The grid is bounded but can be quite large. In practice, the starting coordinate will be randomly located around the grid. (So, I don't think it's too important to worry about coordinates outside the bounds of the grid....)
What algorithm can I use to iterate around the circle in this manner?
A simple breadth-first search will do it. Push each neighbour to be examined onto a heap, prioritised by distance. You can probably get away with manhattan distance (dx + dy), but if not just use squared radial distance (dx2 + dy2). Whenever you pop an item it'll be the nearest. If it's empty, you found it. Otherwise push its neighbours onto the heap and keep popping.
I would probably use the square radial distance and only add adjacent squares (not diagonals). The diagonals will be considered later because they are immediately adjacent to other squares. You do need a way to keep track of which squares have already been considered so you don't add them again. There must be a clever dynamic-programming way of tracking this without having to clear a large grid of booleans each time you search... But saying that, a large grid of booleans will do quite nicely.
If the content of the grid changes often, use methods described in previous answers, that is bread-first search.

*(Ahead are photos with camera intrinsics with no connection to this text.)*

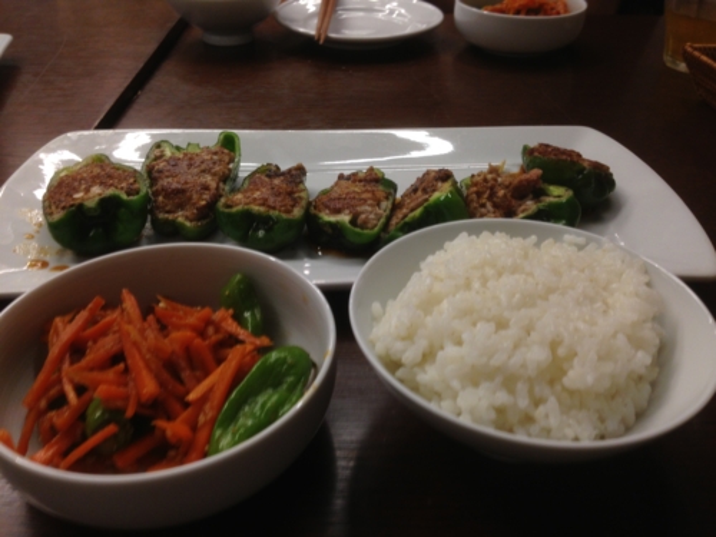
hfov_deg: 55.4
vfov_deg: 42.9
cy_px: 268
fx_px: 683
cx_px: 358
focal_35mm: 33
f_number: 2.4
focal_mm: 4.13
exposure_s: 1/30
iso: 50
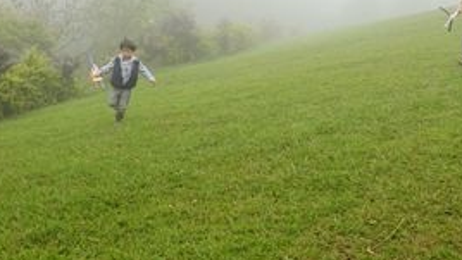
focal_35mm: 61
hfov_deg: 32.9
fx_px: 748
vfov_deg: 19.7
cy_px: 78
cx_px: 398
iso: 125
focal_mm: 9
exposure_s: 1/200
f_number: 3.5
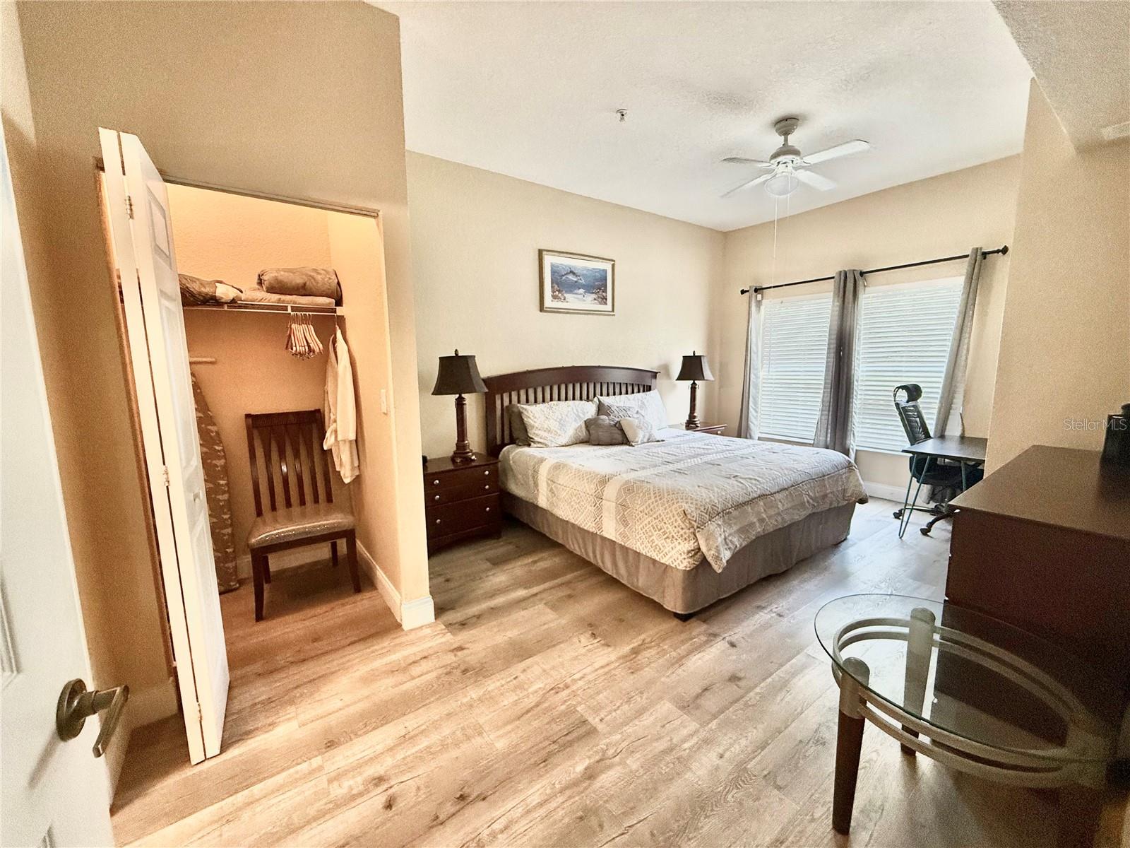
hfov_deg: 102.1
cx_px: 565
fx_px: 457
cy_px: 424
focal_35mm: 14
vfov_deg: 85.7
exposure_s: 1/120
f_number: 2.2
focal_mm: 2.22
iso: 200
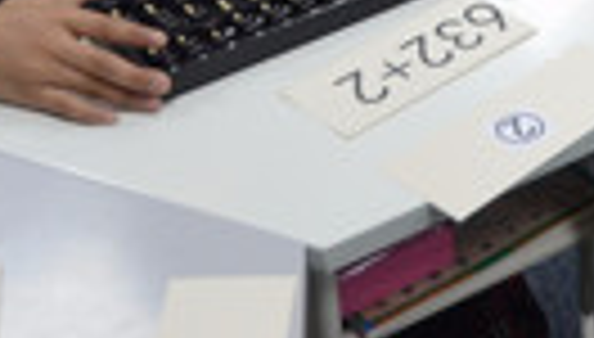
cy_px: -248
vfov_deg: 9.5
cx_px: 580
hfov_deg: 17.0
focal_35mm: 123
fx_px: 1942
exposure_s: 1/25
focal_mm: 26
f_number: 4.2
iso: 400
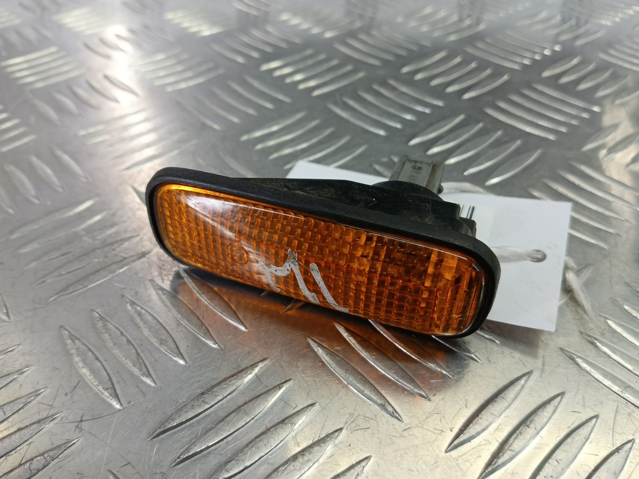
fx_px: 425
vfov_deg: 58.9
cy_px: 240
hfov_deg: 73.9
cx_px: 320
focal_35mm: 23
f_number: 1.6
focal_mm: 4.11
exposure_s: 1/50
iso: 121
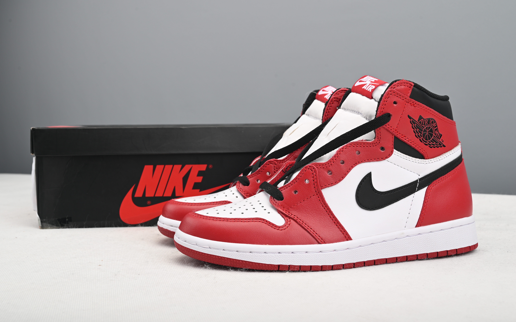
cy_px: 157
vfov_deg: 29.9
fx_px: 605
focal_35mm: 43
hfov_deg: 46.2
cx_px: 257
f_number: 11
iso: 100
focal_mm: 42
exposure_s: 1/200
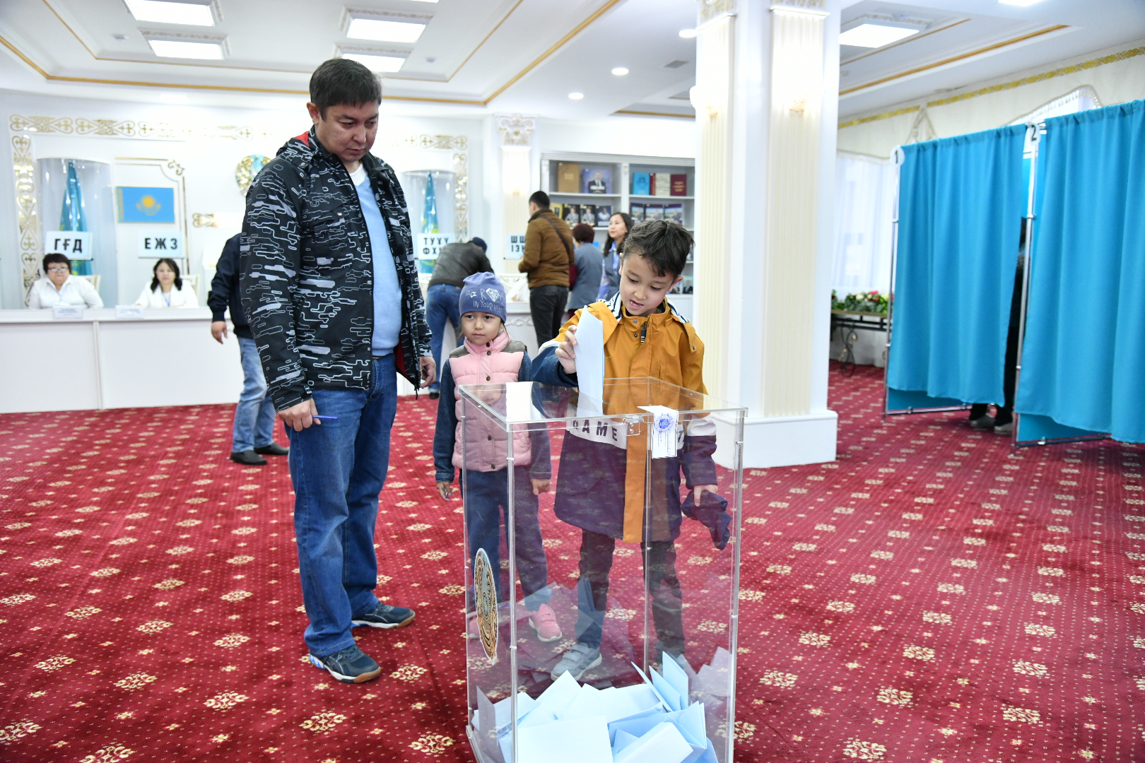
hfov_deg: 67.4
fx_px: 859
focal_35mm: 27
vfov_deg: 47.9
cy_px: 382
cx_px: 572
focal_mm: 27
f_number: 4
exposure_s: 1/125
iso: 2500
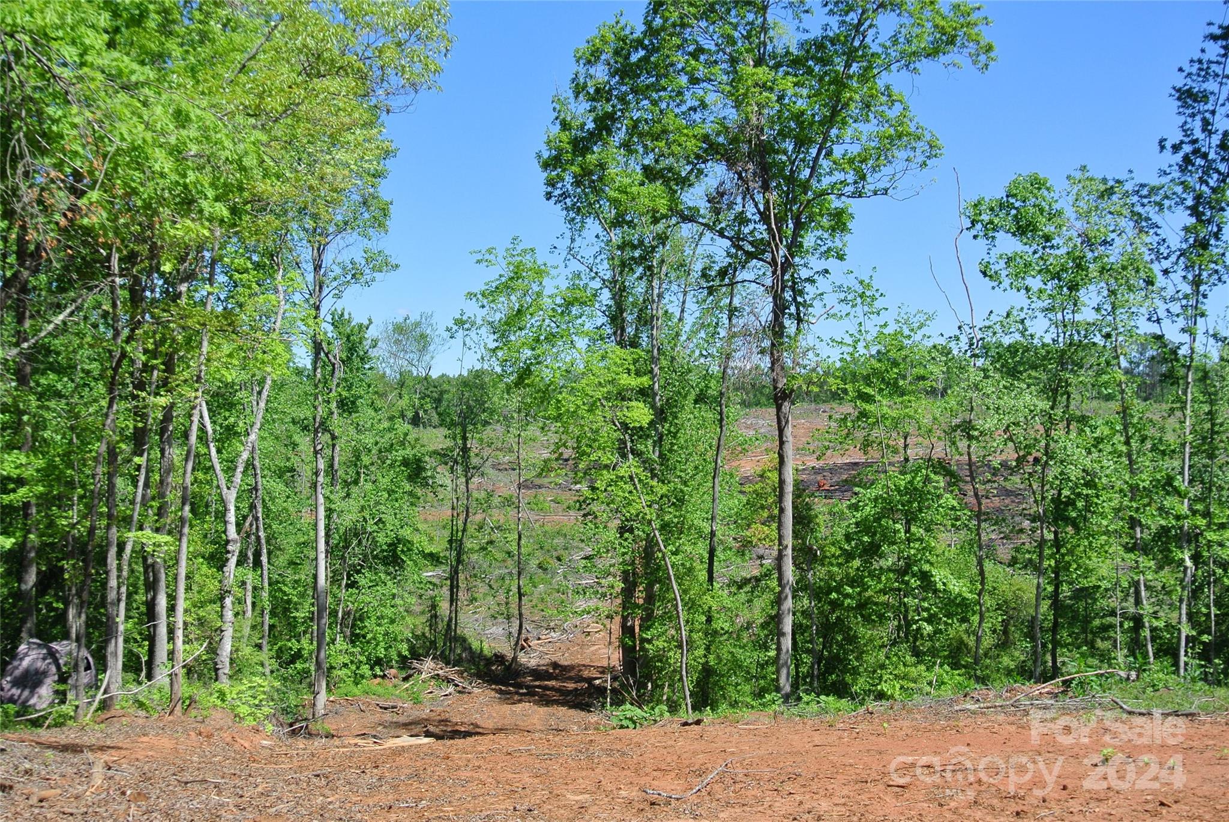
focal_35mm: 44
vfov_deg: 30.6
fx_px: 1504
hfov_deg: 44.5
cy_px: 411
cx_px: 614
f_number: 4.5
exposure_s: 1/500
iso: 100
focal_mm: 16.3
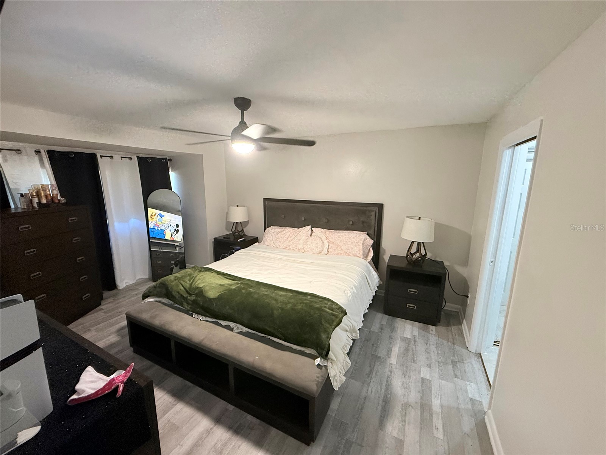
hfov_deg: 102.1
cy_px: 228
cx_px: 303
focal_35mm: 14
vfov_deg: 85.7
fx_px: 245
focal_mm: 2.22
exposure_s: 1/60
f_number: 2.2
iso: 400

If the content of your grid does changes seldom AND Manhattan distance is ok for your application, my advise is to compute the distance transform of the binarized grid (0 if empty, 1 else) distance transform is very simple for Manhattan distance, way more complicated for euclidian distance). This step can be done at a cost of 2*N*M (number of elements of the grid). Then, for each request, you can visit the neighborhood in a very straightforward manner, that is follow the path of min distance starting from the starting cell (like some gradient descent), it will stop at the nearest empty cell. May be really faster to search with this algorithm, as you don't look in the wrong way for an empty cell more than 1 cell far.